The enigmatic biology of this insidious entity confounds the mind, even a mind as twisted as a Keeper of this labyrinthine purgatory of film, Dear Reader! Capable of both mimicry and absorption, it assimilates living beings on a cellular level until they become one with the Thing itself. How terrible a fate! A sentient creature possessing a hive-mind consciousness, each cell harbors an independent survival instinct, capable of autonomous existence. Perhaps my pathetic words stumble in the attempt to convey the intricacies of this alien phenomenon. Fear not, for within the movie itself, diabetic scientist Sir Wilford Brimley fantastically decodes the puzzle, employing Atari-esque expository computer models to portray the alien’s macabre microbiology.

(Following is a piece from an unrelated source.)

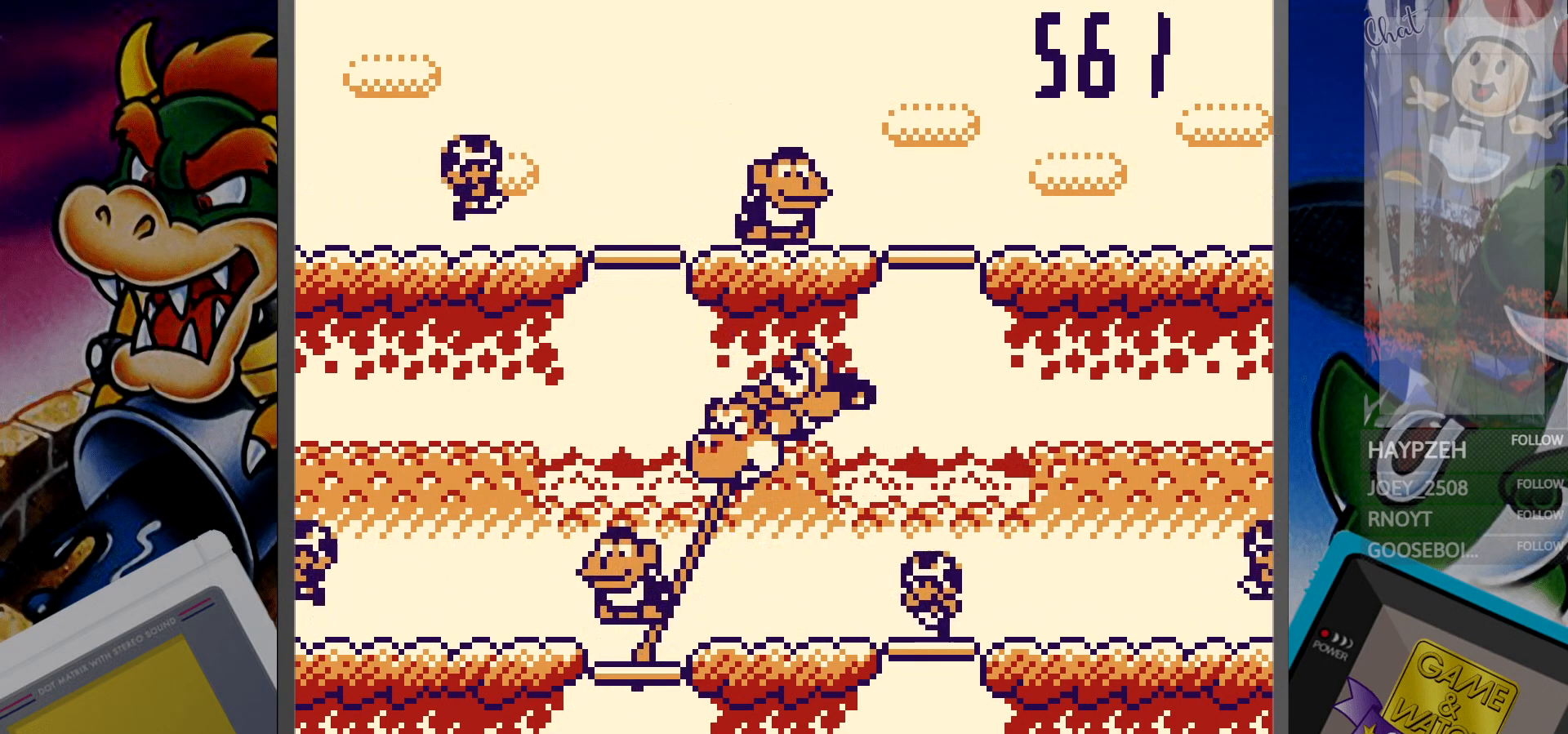
{"buttons": ["DPAD_UP"], "events": [[133, "DPAD_RIGHT", "down"], [250, "DPAD_RIGHT", "up"], [433, "DPAD_UP", "down"]]}
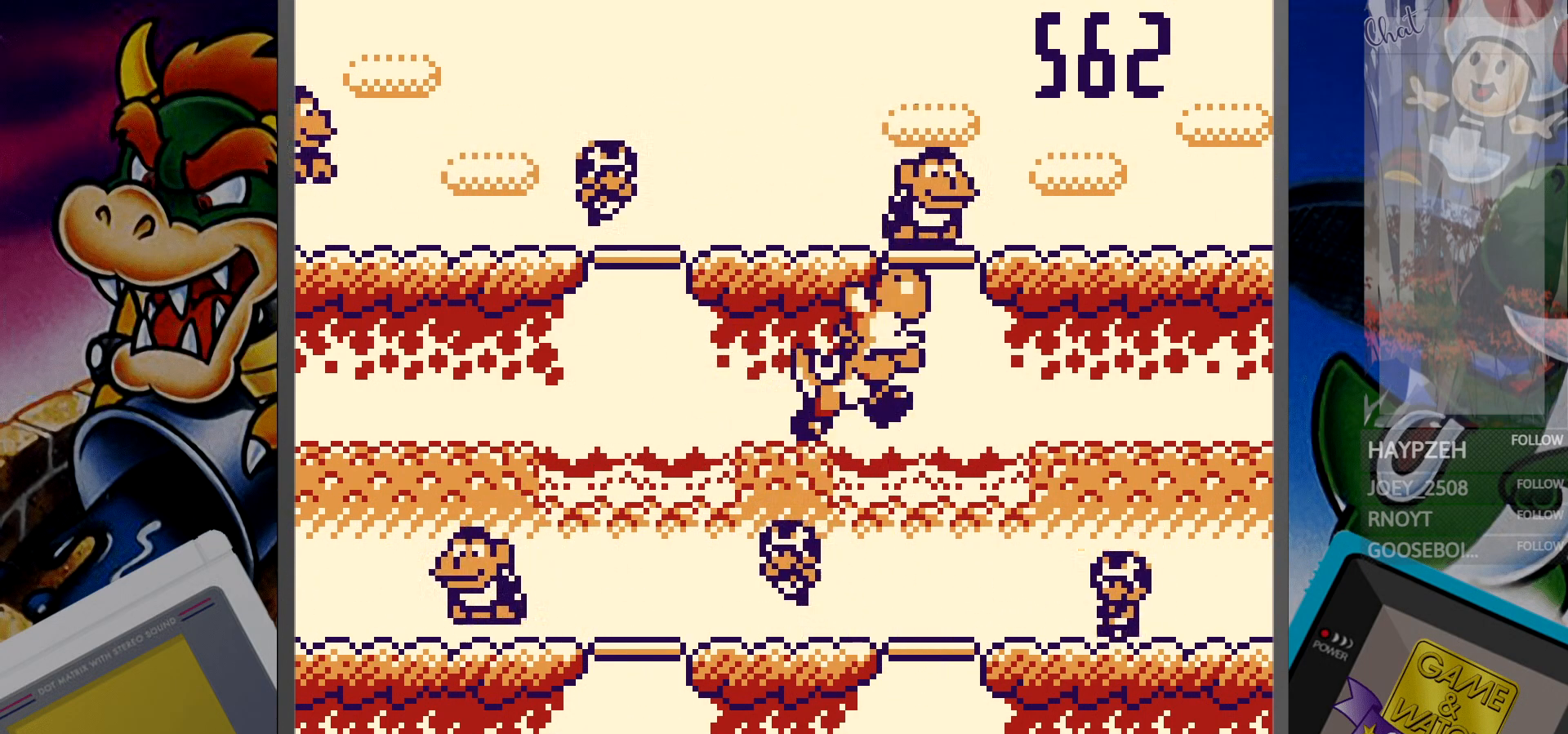
{"buttons": ["DPAD_DOWN"], "events": [[33, "DPAD_UP", "up"], [217, "DPAD_LEFT", "down"], [317, "DPAD_LEFT", "up"], [500, "DPAD_DOWN", "down"]]}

The titular Thing, able to shapeshift and assimilate, claims its prey one vulnerable individual at a time. Its nefarious intentions reveal a subtext steeped in Cold War paranoia—a foreign power donning the guise of a friend. Patriotic 1982 anxieties now expand to intergalactic proportions, Dear Reader! And while “The Thing” can be read to embody America’s deepest fears of communism – violently forced “equality,” absolute homogeneity – Kurt Russell, his character radiating the spirit of rugged individualism at an almost sexual level, stands as the ultimate embodiment of blue-blooded Americans. Behold! He resembles Wild Bill Hickok more than the Arctic scientist he purports to be, a testament accentuated by the enduring presence of his trusty cowboy hat, scruffy facial hair, and gunslinger-like acumen with a flamethrower.
Yes, the dread of the Cold War beats a hellish tattoo throughout this evil tale, culminating in a horrifying and exciting showdown of Mutually Assured Destruction. Close viewers may appreciate subtle foreshadowing at the film’s outset, as Russell, confronted by his imminent loss to a computer at a game of chess, retaliates with a defiant gesture: dousing the motherboard with a cascade of delicious looking Scotch. We later see the Thing, meticulously calculating its moves, methodically dismantling the base piece by piece, while Russell, embracing the spirit of incendiary stalemate, seeks to engulf the entire compound in a blazing conflagration. Attention all abysmal pinkos: Witness the triumph of (quite sexy) unyielding resolve!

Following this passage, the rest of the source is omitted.